31 March 2010

This was a very challenging but interesting day. Accompanied by Prof. Lü Xinyu’s PhD student Zhao Yeming (the person with the Fudan ID Card) and armed with a letter of introduction from Fudan, Wu Dan and I set off to the Wujiaochang Street Office (五角场街道办事处). This is the lowest rung of government. We were in search of the government vision for Wujiaochang and also some information about the regulation of screens (if there are any). Chinese government officials are often loathe to talk on the record. This is called “passing the ball” in Chinese. They prefer to send you off to see someone else, especially if you are foreigner, which always makes people nervous. After all, you never know when it’s going to turn out that you’ve accidentally given away a state secret. On the other hand, it would be rude to simply turn us away, so the best way is to refer us up the food chain, and that’s pretty much what happened. To cut a long story short, we did not get too far with the government officials, but we did a bit better at the department stores.

The gatekeeper at the street office sent us to the Residents’ Service Centre (居民服务中心). This is where you apply for various minor business licenses etc. The woman running the place by herself told us to go to the Propaganda Section (宣传处), which turned out to be on the 5th floor. The people there sent us off to “Teacher Wang” in an office on the 22nd Floor of the Orient Shopping Plaza, where they took our details and called us back to say they could not be interviewed by us without permission from the Yangpu District level.

However, the woman in the Residents’ Service Centre did immediately confirm that it was impossible to simply hang up a moving image screen in a public place, and that one did have to get permission. But she wasn’t the person to process that application, it was somewhere else. (We’ll try to visit later.)

On our way up to the 22nd Floor of the Orient, we also visited the Marketing Department (市场部) of the department store, on the 17th floor. Wu Dan will give a more detailed account of this discussion, held in the foyer of the office, but what I gleaned was already very useful. She told us that the screen was not there when the store itself was built around 2000, but was added in 2005 and went into operation in 2006. It was now run by a media company, and they leave everything to them. They don’t even bother to check the ads to see if they are appropriate to the store’s image or not. They just take the money from the company. When I asked her, she said she did not know how much they were paid. She indicated as well that the government requires them to put a certain amount of PSAs in with the commercial advertising. She was fully aware that the screen was poor compared to that on the Bailian Youyi, but pointed out that although business was better than it used to be, Wujiaochang is not Xujiahui, and there are few customers except on the weekends and during the holidays. Meanwhile, they are still waiting for the subway, and so there is not much motivation to invest in upgrading the screen right now. She also said their screen was on from 8 in the morning to 11 at night, and turned off to save electricity and money. Besides, there are not many people around during the night, she claimed.

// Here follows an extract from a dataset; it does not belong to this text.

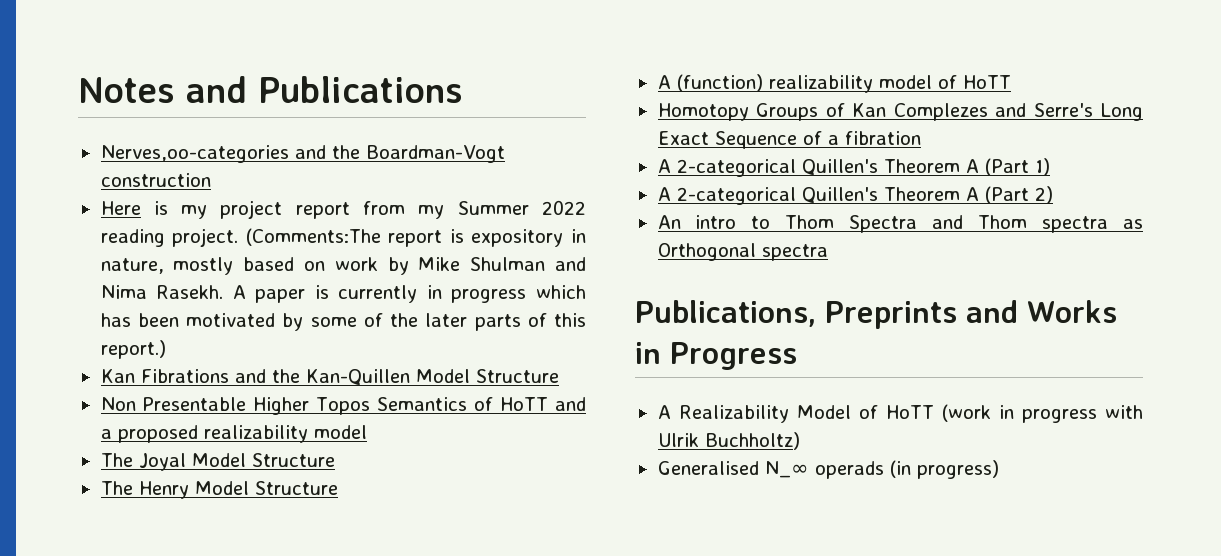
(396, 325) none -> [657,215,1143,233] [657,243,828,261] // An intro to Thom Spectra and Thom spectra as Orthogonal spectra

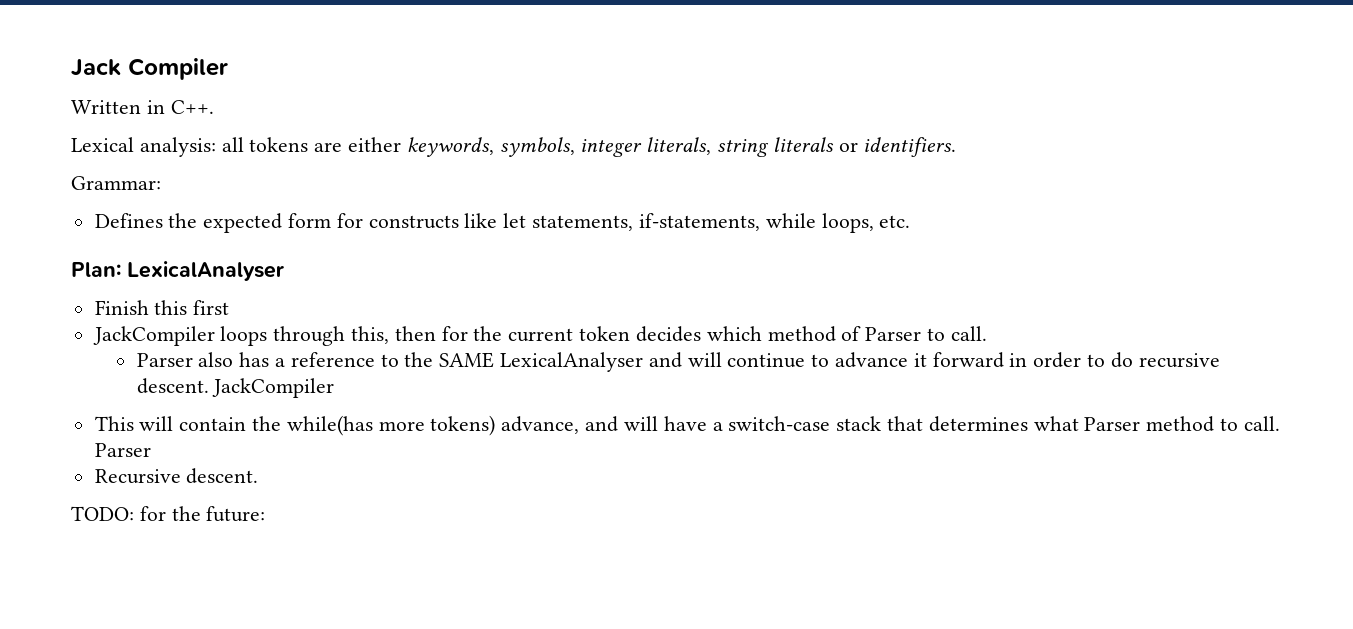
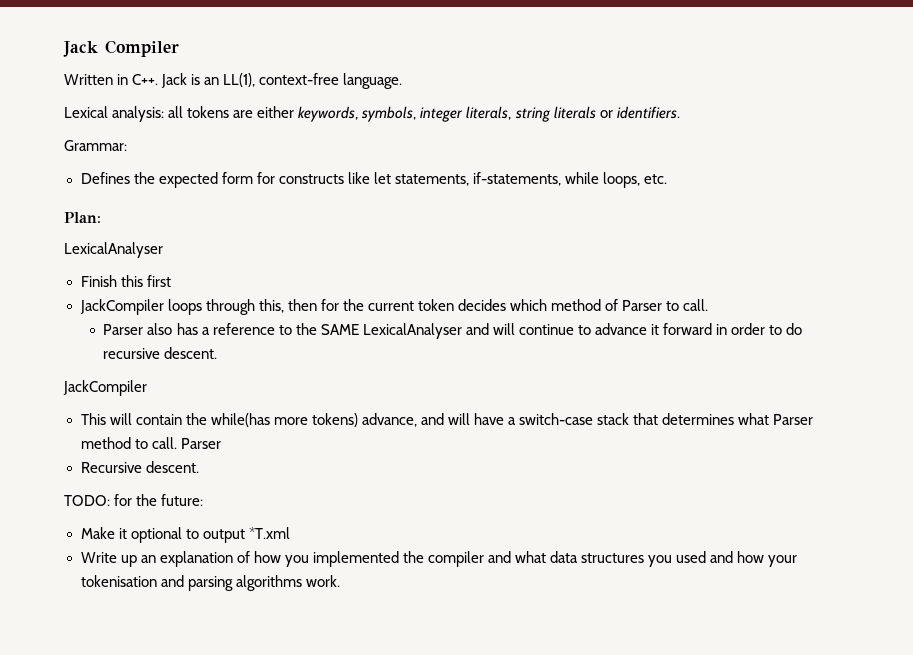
(214, 107) none -> [161,73,403,89] Jack is an LL(1), context-free language.
(121, 269) none -> (101, 217) //
(209, 386) none -> (218, 353) //
(266, 514) none -> [80,527,290,543] [80,551,798,567] [80,575,340,591] // Make it optional to output *T.xml // Write up an explanation of how you implemented the compiler and what data structures you used and how your tokenisation and parsing algorithms work.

Wu Dan had already had a brief conversation with Bailian Youyi on the phone the day before. Again, she’ll give a more detailed account and we hope to have a chance to talk to them later. But they told her already that although SMG handles it for them, they do work together to make sure the ad images match their store image.

Next, we went over to the Paris Printemps. (I think I need to see if I can just stand in the doorway and photograph what is on the screens I’ve designated as of interest. Hopefully no one will give a damn.) We were directed up to the Marketing Department again, on the 7th floor this time. A man came out and chatted with us. He told us that Pico Media supplied the pairs of large flatscreens that run throughout the store and outside the elevators, as well as the pairs of screens on boxes that had caught my interest. Pico pays the store for this. The only screens that are the store’s own are the ones in the elevators. The content on the screens is a mix of what Pico wants to put on and the store’s ads. The store and Pico collaborate and make sure the content is OK for both. When asked about the position of the boxes in the entryway, where no one pays them any attention, he seemed to think the logic was that there should be something on the way in to represent the store to the customers. Hmmm… not very convincing to me. As for having the same stuff on both screens, I forget what he said, but it seemed quite speculative.

He explained that the charity boxes had been put there by the government. (This was very ironic, since this morning a researcher from Xi’an in the Fudan Centre had been explaining to me that he thought a major reason why comparatively few Chinese give to charity is that they don’t trust the government not to steal it.) The box was put there and other places throughout the mall by the government, although he was not sure what government office put it there.